WHAT YOU HAVE TO DO: Reproduce every line of the listing's text without changing it, and leave out the pictures.

GIVEN INFORMATION:
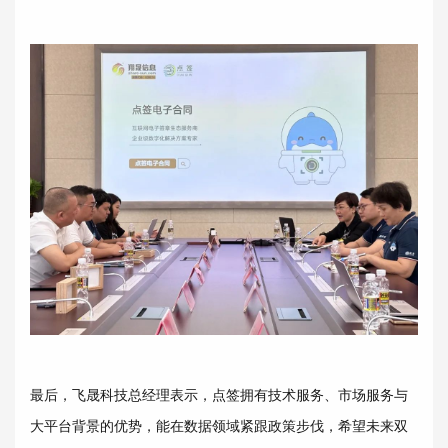
最后，飞晟科技总经理表示，点签拥有技术服务、市场服务与
大平台背景的优势，能在数据领域紧跟政策步伐，希望未来双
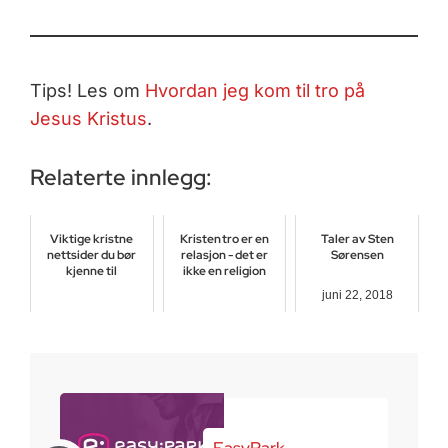
Tips! Les om
Hvordan jeg kom til tro på
Jesus Kristus
.
Relaterte innlegg:
Viktige kristne
Kristen tro er en
Taler av Sten
nettsider du bør
relasjon - det er
Sørensen
kjenne til
ikke en religion
juni 22, 2018
mai 24, 2025
august 2, 2016
EasyPark –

COMPLETED EXERCISE:
最后，飞晟科技总经理表示，点签拥有技术服务、市场服务与
大平台背景的优势，能在数据领域紧跟政策步伐，希望未来双
Tips! Les om
Hvordan jeg kom til tro på
Jesus Kristus
.
Relaterte innlegg:
Viktige kristne
Kristen tro er en
Taler av Sten
nettsider du bør
relasjon - det er
Sørensen
kjenne til
ikke en religion
juni 22, 2018
mai 24, 2025
august 2, 2016
EasyPark –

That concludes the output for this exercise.